Those three "blind" indices have been in FOP's codebase since the
addition of CID subsets in 2001:
http://svn.apache.org/viewvc/xmlgraphics/fop/trunk/src/org/apache/fop/render/pdf/fonts/MultiByteFont.java?r1=194167&r2=194168&pathrev=195822&

Funny that something like this shows up after so much time.

Anyway, since we only need to embed a .notdef as index 0 and the glyphs
we really need I think it is safe to remove the fixed indices 1 and
2 since this whole thing then seems to work for both kinds of fonts.

I'd say, put your patch in Bugzilla!

On 17.03.2011 17:27:22 mehdi houshmand wrote:
> Hi Guys,
> 
> I found an issue with a True Type Font in PDF, I have attached a PDF
> with the possible bug (buggy.pdf) and with my "fix" (fixed.pdf).

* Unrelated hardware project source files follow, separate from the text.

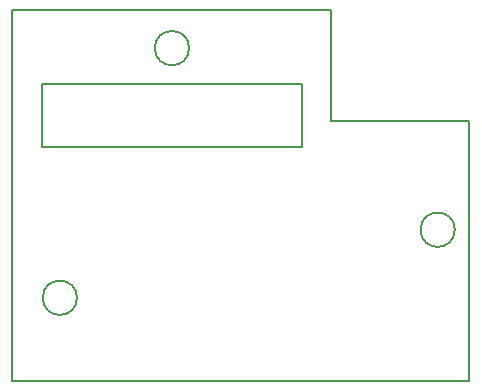
<source format=gbr>
G04 #@! TF.FileFunction,Drawing*
%FSLAX46Y46*%
G04 Gerber Fmt 4.6, Leading zero omitted, Abs format (unit mm)*
G04 Created by KiCad (PCBNEW 4.0.2-stable) date 04/04/2016 12:36:13*
%MOMM*%
G01*
G04 APERTURE LIST*
%ADD10C,0.100000*%
%ADD11C,0.150000*%
G04 APERTURE END LIST*
D10*
D11*
X138272205Y-108370000D02*
G75*
G03X138272205Y-108370000I-1452205J0D01*
G01*
X147762205Y-87232205D02*
G75*
G03X147762205Y-87232205I-1452205J0D01*
G01*
X170260000Y-102610000D02*
G75*
G03X170260000Y-102610000I-1452205J0D01*
G01*
X138272205Y-108370000D02*
G75*
G03X138272205Y-108370000I-1452205J0D01*
G01*
X157300000Y-95600000D02*
X135300000Y-95600000D01*
X157300000Y-90300000D02*
X157300000Y-95600000D01*
X135300000Y-90300000D02*
X157300000Y-90300000D01*
X135300000Y-95600000D02*
X135300000Y-90300000D01*
X171500000Y-115400000D02*
X132800000Y-115400000D01*
X171500000Y-115200000D02*
X171500000Y-115400000D01*
X171500000Y-111400000D02*
X171500000Y-115200000D01*
X171500000Y-103100000D02*
X171500000Y-111400000D01*
X171500000Y-93400000D02*
X171500000Y-103100000D01*
X159800000Y-93400000D02*
X171500000Y-93400000D01*
X159800000Y-84000000D02*
X159800000Y-93400000D01*
X132800000Y-84000000D02*
X159800000Y-84000000D01*
X132800000Y-84400000D02*
X132800000Y-84000000D01*
X132800000Y-85400000D02*
X132800000Y-84400000D01*
X132800000Y-115400000D02*
X132800000Y-85400000D01*
M02*

</source>
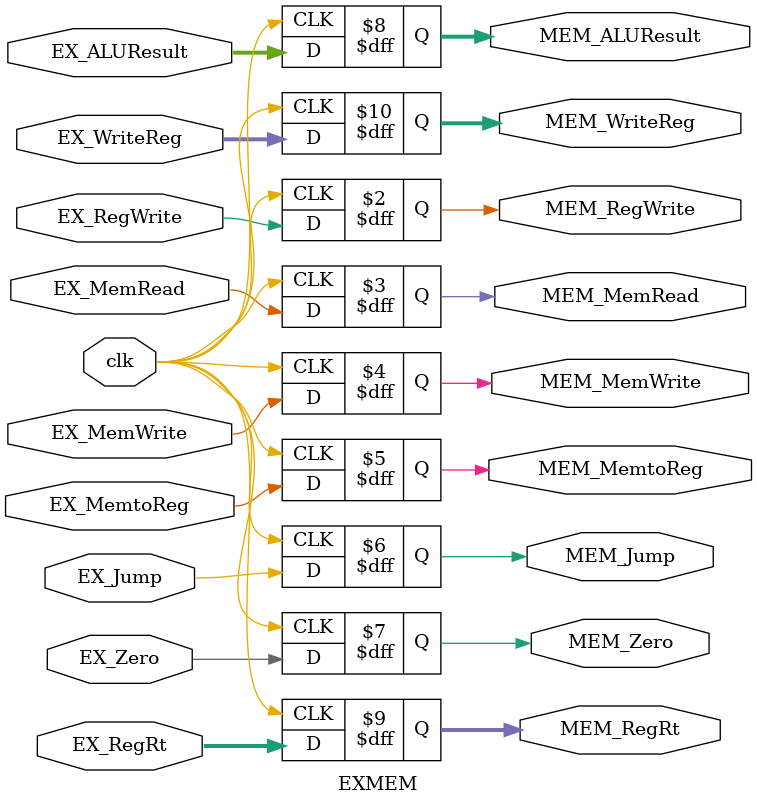
<source format=v>
`timescale 1ns / 1ps


module EXMEM(
EX_RegWrite,    EX_MemRead,EX_MemWrite,EX_MemtoReg,EX_Jump,EX_Zero,EX_ALUResult,
EX_RegRt,EX_WriteReg,MEM_RegWrite,MEM_MemRead,MEM_MemWrite,MEM_MemtoReg,MEM_Jump,
MEM_Zero,MEM_ALUResult,MEM_RegRt,    MEM_WriteReg,    clk
    );
    input   EX_RegWrite,  EX_MemRead, EX_MemWrite, EX_MemtoReg, EX_Jump, clk, EX_Zero;
    input [31:0]  EX_ALUResult, EX_RegRt ;
    input   [4:0]   EX_WriteReg;
    output reg MEM_RegWrite,  MEM_MemRead, MEM_MemWrite, MEM_MemtoReg, MEM_Jump, MEM_Zero;
    output reg [31:0]  MEM_ALUResult, MEM_RegRt;
    output reg [4:0] MEM_WriteReg;
    
    always @ (posedge clk) begin
        MEM_RegWrite <= EX_RegWrite;
        MEM_MemRead <= EX_MemRead;
        MEM_MemWrite <= EX_MemWrite;
        MEM_MemtoReg <= EX_MemtoReg;
        MEM_Jump <= EX_Jump;
        MEM_Zero <= EX_Zero;
        MEM_ALUResult <= EX_ALUResult;
        MEM_RegRt <= EX_RegRt;
        MEM_WriteReg <= EX_WriteReg;
    end
endmodule

</source>
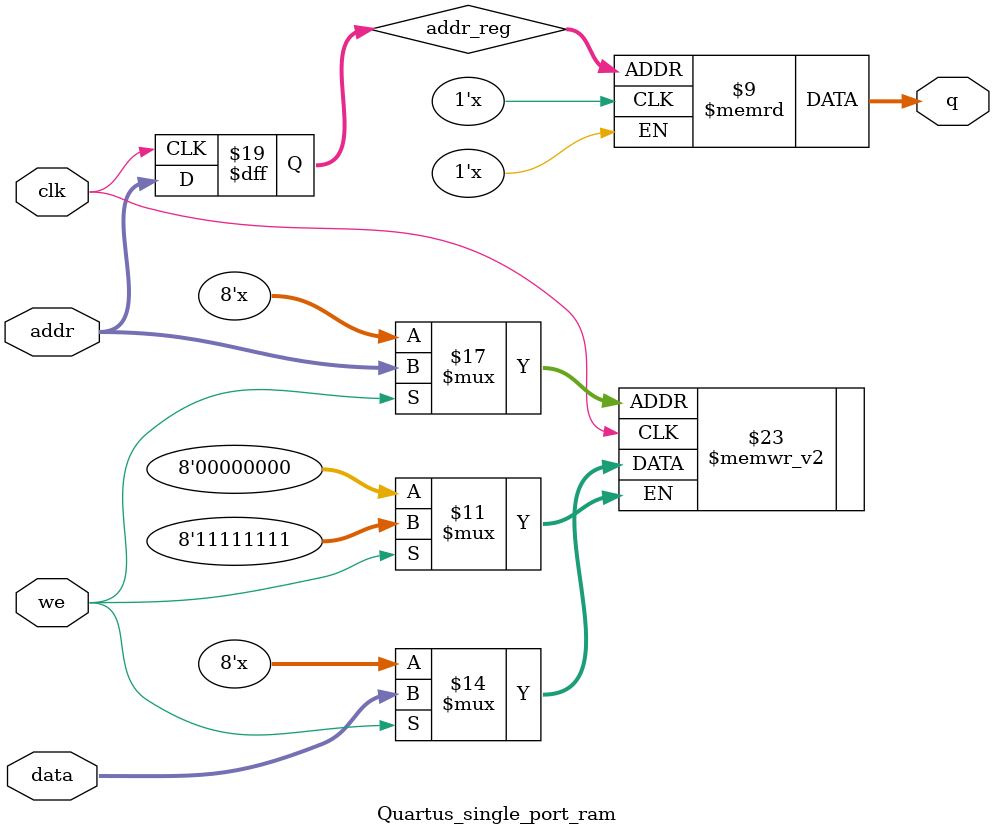
<source format=sv>

module Quartus_single_port_ram
#(parameter DATA_WIDTH=8, parameter ADDR_WIDTH=8, DEPTH = 160)
(
	input [(DATA_WIDTH-1):0] data,
	input [(ADDR_WIDTH-1):0] addr,
	input we, clk,
	output [(DATA_WIDTH-1):0] q
);

	// Declare the RAM variable
	reg [DATA_WIDTH-1:0] ram[DEPTH-1:0];

	// Variable to hold the registered read address
	reg [ADDR_WIDTH-1:0] addr_reg;

	always @ (posedge clk)
	begin
		// Write
		if (we)
			ram[addr] <= data;

		addr_reg <= addr;
	end

	// Continuous assignment implies read returns NEW data.
	// This is the natural behavior of the TriMatrix memory
	// blocks in Single Port mode.  
	assign q = ram[addr_reg];

endmodule

</source>
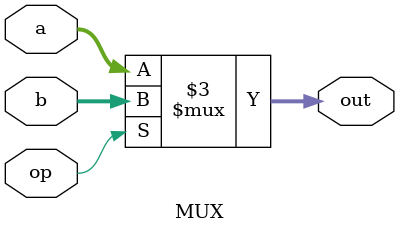
<source format=v>
`timescale 1ns / 1ps


module MUX(a, b, op, out);
    input op;
    input [31:0]a, b;
    output reg [31:0]out;
    
    always@(*)begin
        if(op)
          out = b;
        else
          out = a;
    end
endmodule

</source>
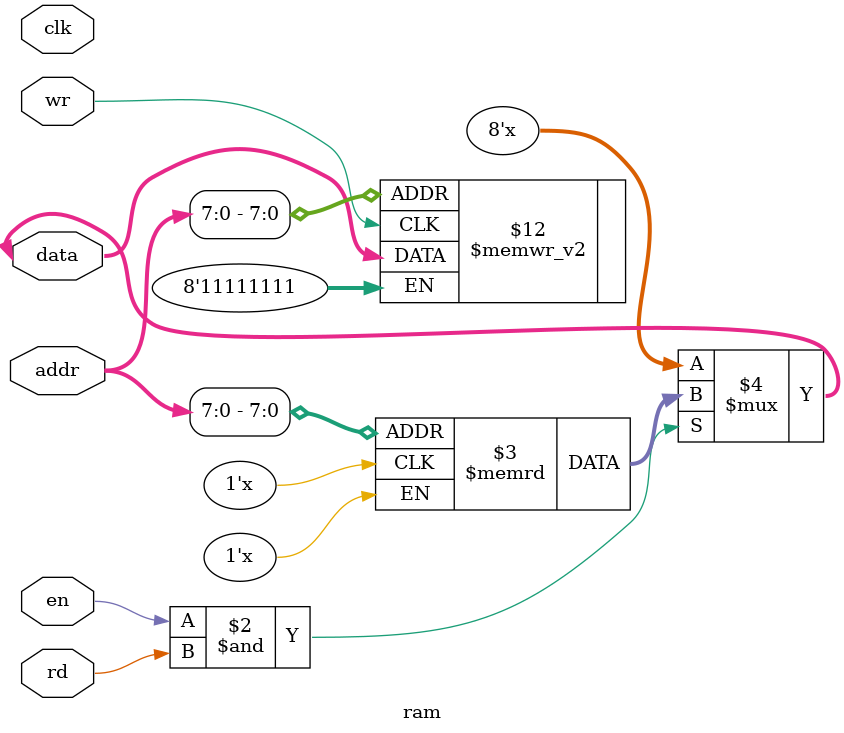
<source format=v>
module ram(
    // 时钟输入
    input clk,
    // 使能
	input en,
    // 读信号
	input rd,
    // 写信号
	input wr,
    // 地址总线
	input [12:0] addr,
    // 数据总线
	inout [7:0] data
);

    // 8 * 256存储单元
	reg [7:0] mem [8'hff:0];
	
    // 使能与读信号均有效时，往数据总线写指定地址存储的数据，否则高阻
	assign data = (en & rd)? mem[addr[7:0]] : 8'bzzzz_zzzz;
	
    // 检测到写信号，将数据总线上的数据存入指定地址
    always @(posedge wr) begin
        mem[addr[7:0]] <= data;
    end

endmodule
</source>
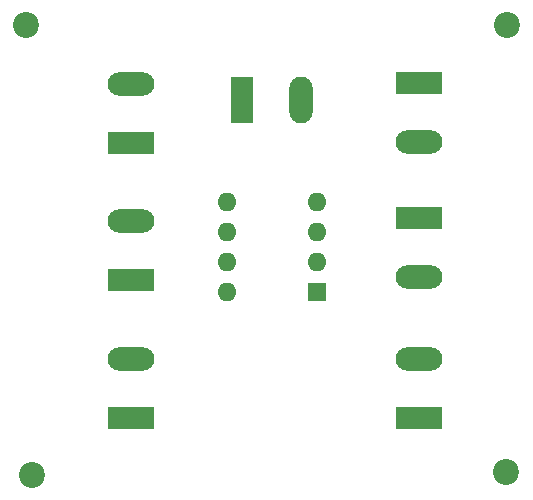
<source format=gbr>
%TF.GenerationSoftware,KiCad,Pcbnew,6.0.10-86aedd382b~118~ubuntu22.10.1*%
%TF.CreationDate,2023-02-01T22:33:22-08:00*%
%TF.ProjectId,lightBoard,6c696768-7442-46f6-9172-642e6b696361,rev?*%
%TF.SameCoordinates,Original*%
%TF.FileFunction,Soldermask,Top*%
%TF.FilePolarity,Negative*%
%FSLAX46Y46*%
G04 Gerber Fmt 4.6, Leading zero omitted, Abs format (unit mm)*
G04 Created by KiCad (PCBNEW 6.0.10-86aedd382b~118~ubuntu22.10.1) date 2023-02-01 22:33:22*
%MOMM*%
%LPD*%
G01*
G04 APERTURE LIST*
%ADD10C,2.200000*%
%ADD11R,1.600000X1.600000*%
%ADD12O,1.600000X1.600000*%
%ADD13O,3.960000X1.980000*%
%ADD14R,3.960000X1.980000*%
%ADD15R,1.980000X3.960000*%
%ADD16O,1.980000X3.960000*%
G04 APERTURE END LIST*
D10*
%TO.C,REF\u002A\u002A*%
X150368000Y-73660000D03*
%TD*%
%TO.C,REF\u002A\u002A*%
X110236000Y-73914000D03*
%TD*%
%TO.C,REF\u002A\u002A*%
X109728000Y-35814000D03*
%TD*%
%TO.C,REF\u002A\u002A*%
X150498739Y-35814000D03*
%TD*%
D11*
%TO.C,U1*%
X134356000Y-58410000D03*
D12*
X134356000Y-55870000D03*
X134356000Y-53330000D03*
X134356000Y-50790000D03*
X126736000Y-50790000D03*
X126736000Y-53330000D03*
X126736000Y-55870000D03*
X126736000Y-58410000D03*
%TD*%
D13*
%TO.C,J7*%
X118618000Y-40771000D03*
D14*
X118618000Y-45771000D03*
%TD*%
D13*
%TO.C,J6*%
X118618000Y-64059000D03*
D14*
X118618000Y-69059000D03*
%TD*%
D13*
%TO.C,J5*%
X118618000Y-52375000D03*
D14*
X118618000Y-57375000D03*
%TD*%
D15*
%TO.C,J4*%
X128016000Y-42164000D03*
D16*
X133016000Y-42164000D03*
%TD*%
D14*
%TO.C,J3*%
X143002000Y-69088000D03*
D13*
X143002000Y-64088000D03*
%TD*%
%TO.C,J2*%
X143002000Y-45698000D03*
D14*
X143002000Y-40698000D03*
%TD*%
D13*
%TO.C,J1*%
X143002000Y-57128000D03*
D14*
X143002000Y-52128000D03*
%TD*%
M02*

</source>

The
> issue is that if you copy/paste the text from the normal-weighted font
> (top line) of the PDF, the " " (space) and "!" (exclamation mark)
> characters are mapped to unicode index \uFFFF.
> 
> Initially I thought this was a bug in the font, so I looked at the
> "cmap" table in the font to see what unicode index these glyphs were
> mapped to, and I found that they were the 2nd and 3rd entries in the
> "cmap" table. This tickled my curiosity because all the fonts I
> remember (and I checked a couple to be sure) have the first 3 glyphs
> mapped to \u0000 or \uFFFF and in their CID is .notdef. The BOLD
> version of the same font (in both PDFs) works fine, and as expected
> the first 3 glyphs are mapped to \uFFFF, \u0000 and \u0000
> respectively.
> 
> I also checked the code-base and in o.a.f.fonts.CIDSubset has the
> following lines of code:
> 
>     /**
>      * Adds the initial 3 glyphs which are the same for all CID subsets.
>      */
>     public void setupFirstThreeGlyphs() {
>         // Make sure that the 3 first glyphs are included
>         usedGlyphs.put(new Integer(0), new Integer(0));
>         usedGlyphsIndex.put(new Integer(0), new Integer(0));
>         usedGlyphsCount++;
>         usedGlyphs.put(new Integer(1), new Integer(1));
>         usedGlyphsIndex.put(new Integer(1), new Integer(1));
>         usedGlyphsCount++;
>         usedGlyphs.put(new Integer(2), new Integer(2));
>         usedGlyphsIndex.put(new Integer(2), new Integer(2));
>         usedGlyphsCount++;
>     }
> 
> So I checked the specification and no where does it suggest that the
> first THREE are reserved, it does however say that CID 0 should be
> .notdef. (see quote below, p340 of PDF spec).
> 
> "Every CIDFont must contain a glyph description for CID 0, which is
> analogous to the .notdef character name in simple fonts (see “Handling
> Undefined Characters” on page 355)."
> 
> My question is this, is this a FOP bug or is this a bug in the font
> we're using? If it's a fop bug, I'd be more than happy to fix it
> (delete the 6 lines and change the method name). If, however, it's a
> font bug, then which spec should I be looking at? What is the bug? I
> should also mention, that I started with the TTF spec and this doesn't
> suggest that any glyphs are reserved.
> 
> Any help on this would very much be appreciated,
> 
> Mehdi




Jeremias Maerki